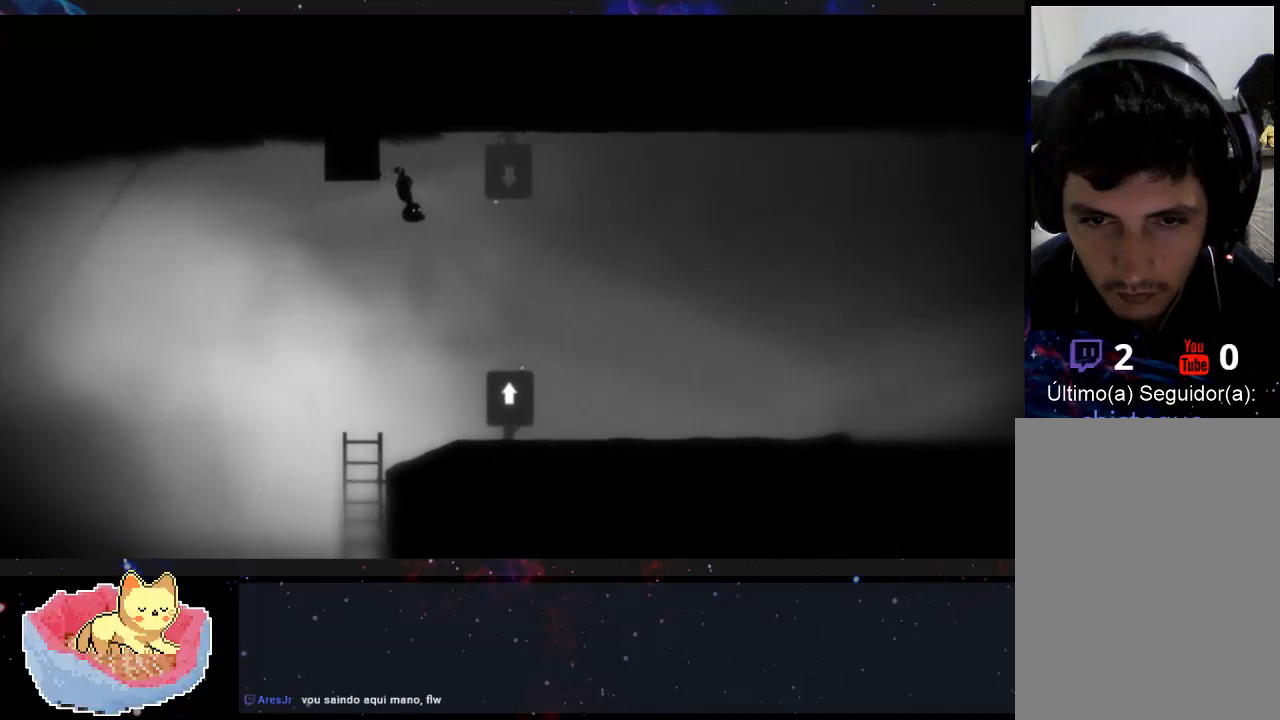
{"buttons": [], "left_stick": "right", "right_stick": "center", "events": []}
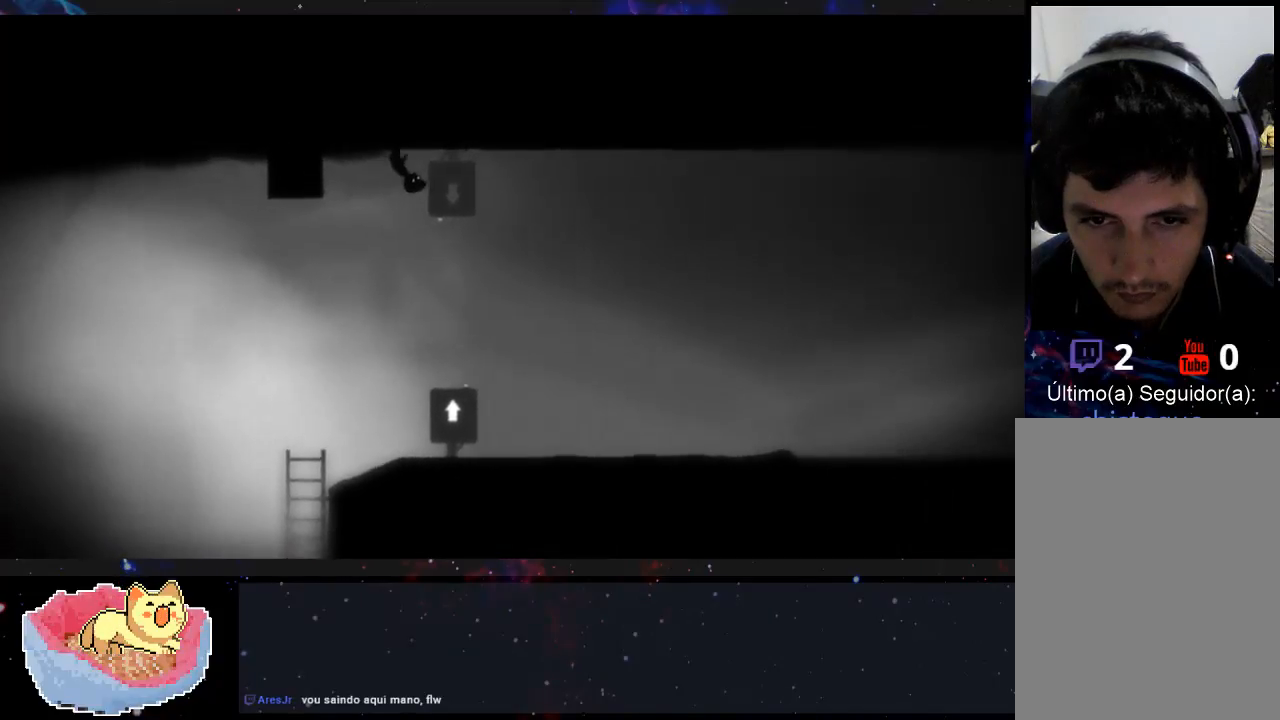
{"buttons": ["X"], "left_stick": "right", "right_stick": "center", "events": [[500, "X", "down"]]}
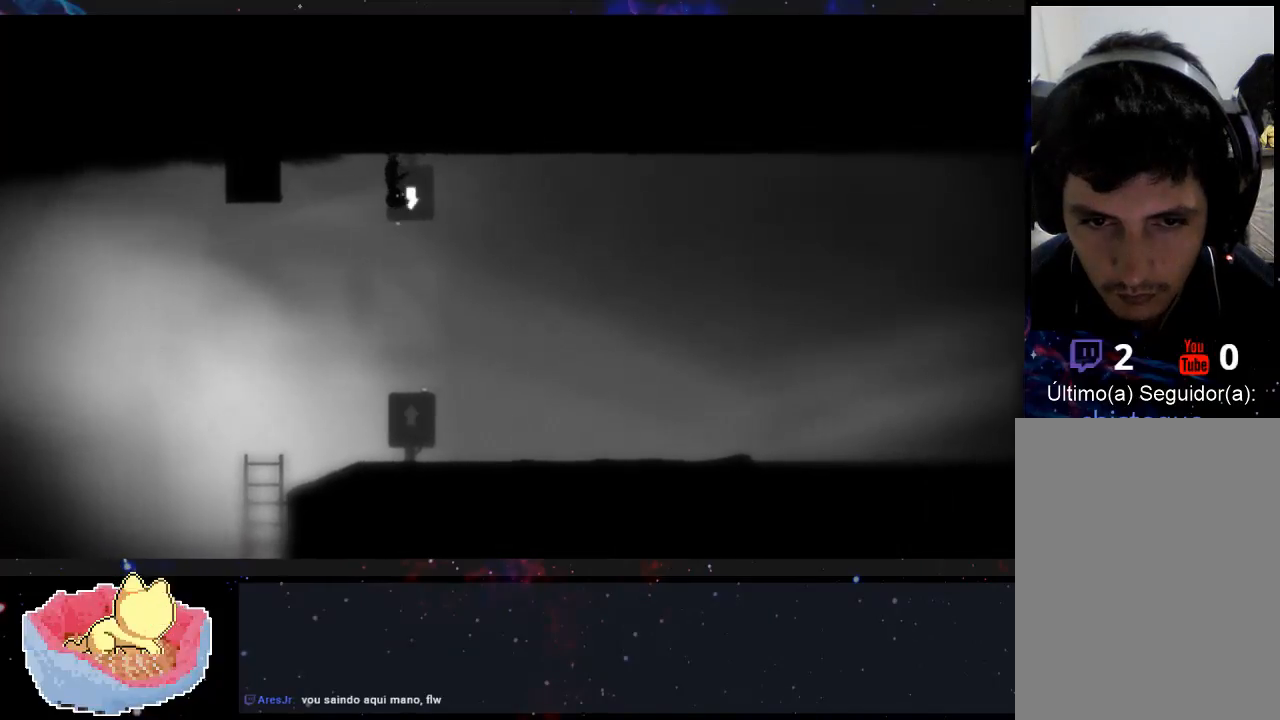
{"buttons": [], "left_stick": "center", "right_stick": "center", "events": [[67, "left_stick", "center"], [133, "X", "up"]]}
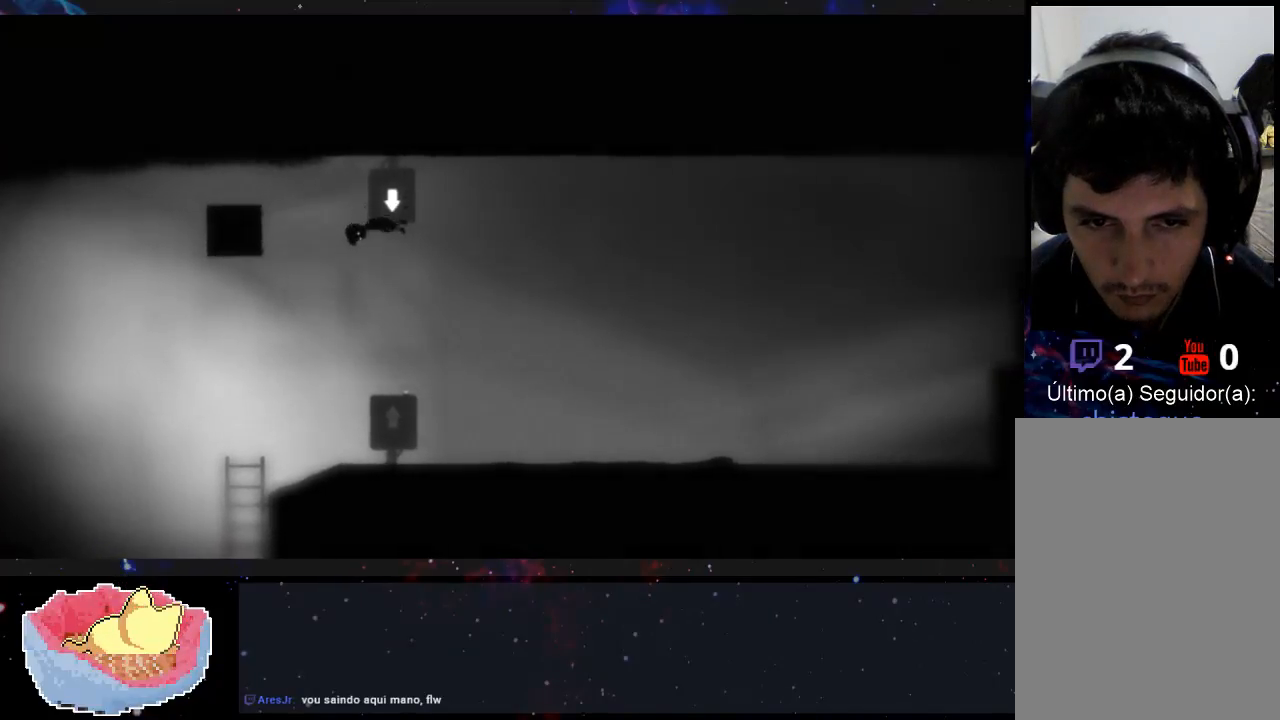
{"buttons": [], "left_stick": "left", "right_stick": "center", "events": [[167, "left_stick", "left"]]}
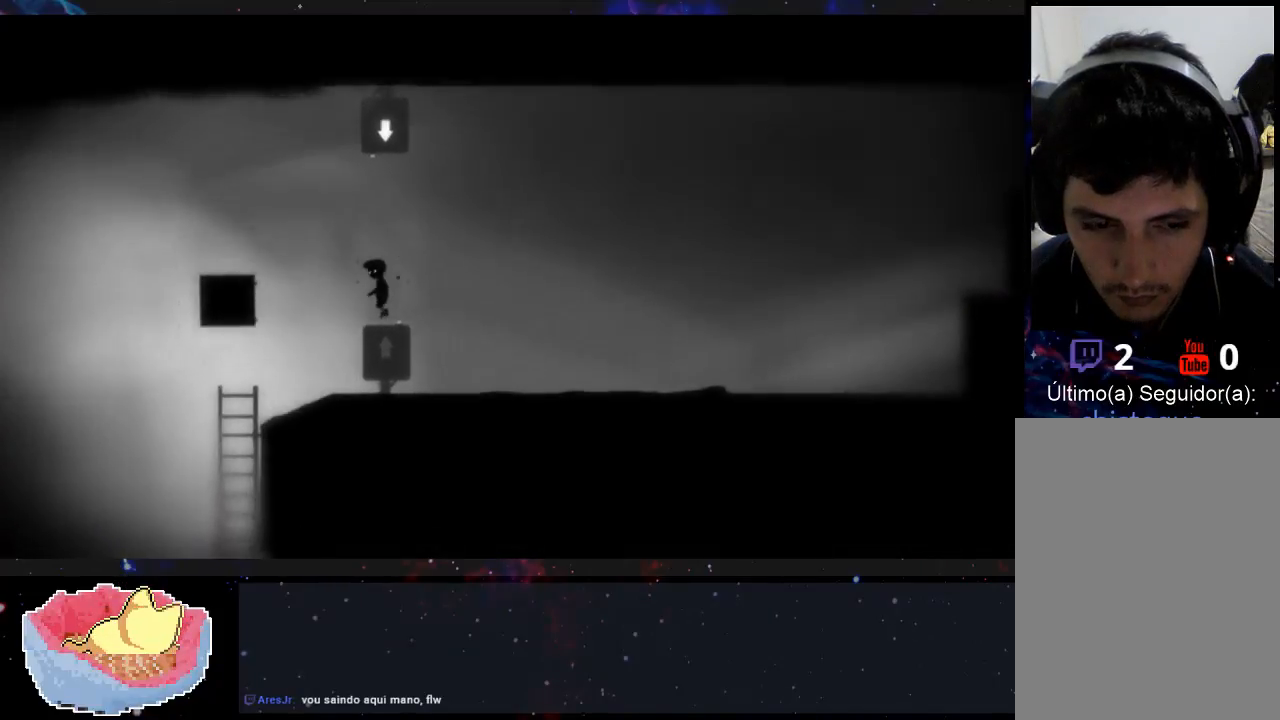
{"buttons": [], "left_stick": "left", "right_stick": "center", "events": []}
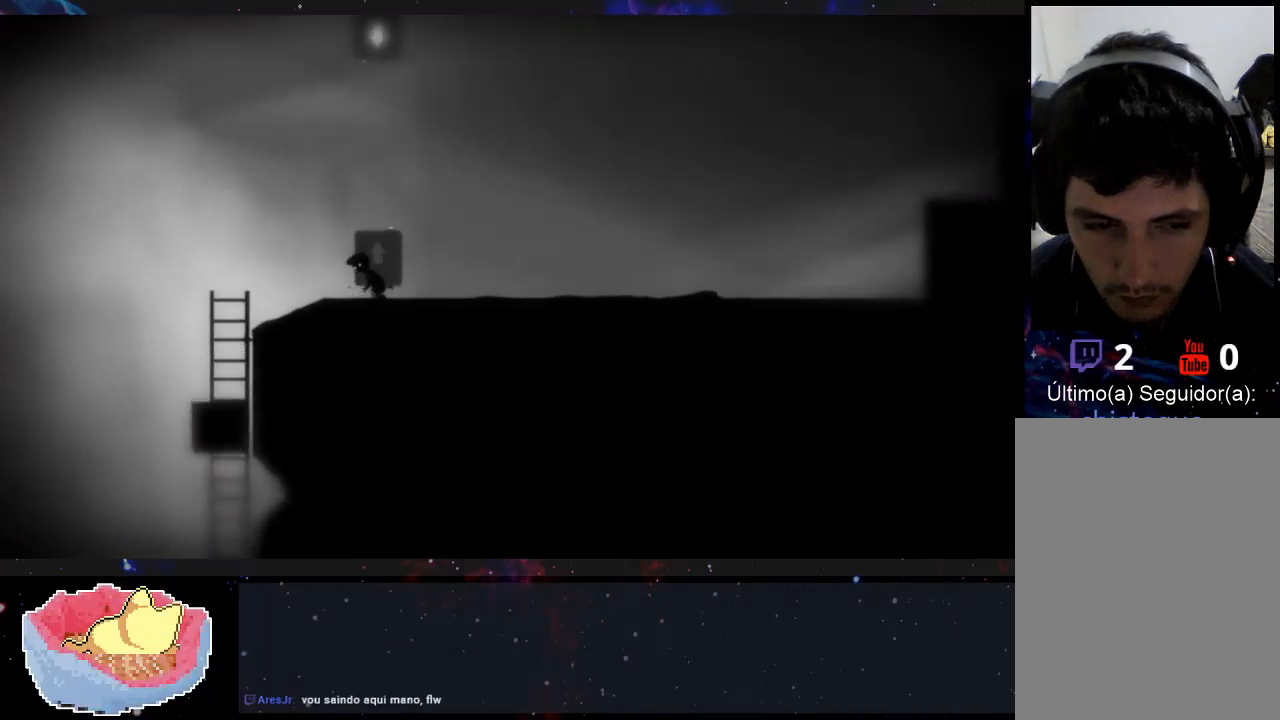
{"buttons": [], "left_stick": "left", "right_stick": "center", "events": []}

Problem
When copying the listing, print each line exactly but leave out every picture.

Answer
{"buttons": [], "left_stick": "right", "right_stick": "center", "events": []}
{"buttons": ["X"], "left_stick": "right", "right_stick": "center", "events": [[500, "X", "down"]]}
{"buttons": [], "left_stick": "center", "right_stick": "center", "events": [[67, "left_stick", "center"], [133, "X", "up"]]}
{"buttons": [], "left_stick": "left", "right_stick": "center", "events": [[167, "left_stick", "left"]]}
{"buttons": [], "left_stick": "left", "right_stick": "center", "events": []}
{"buttons": [], "left_stick": "left", "right_stick": "center", "events": []}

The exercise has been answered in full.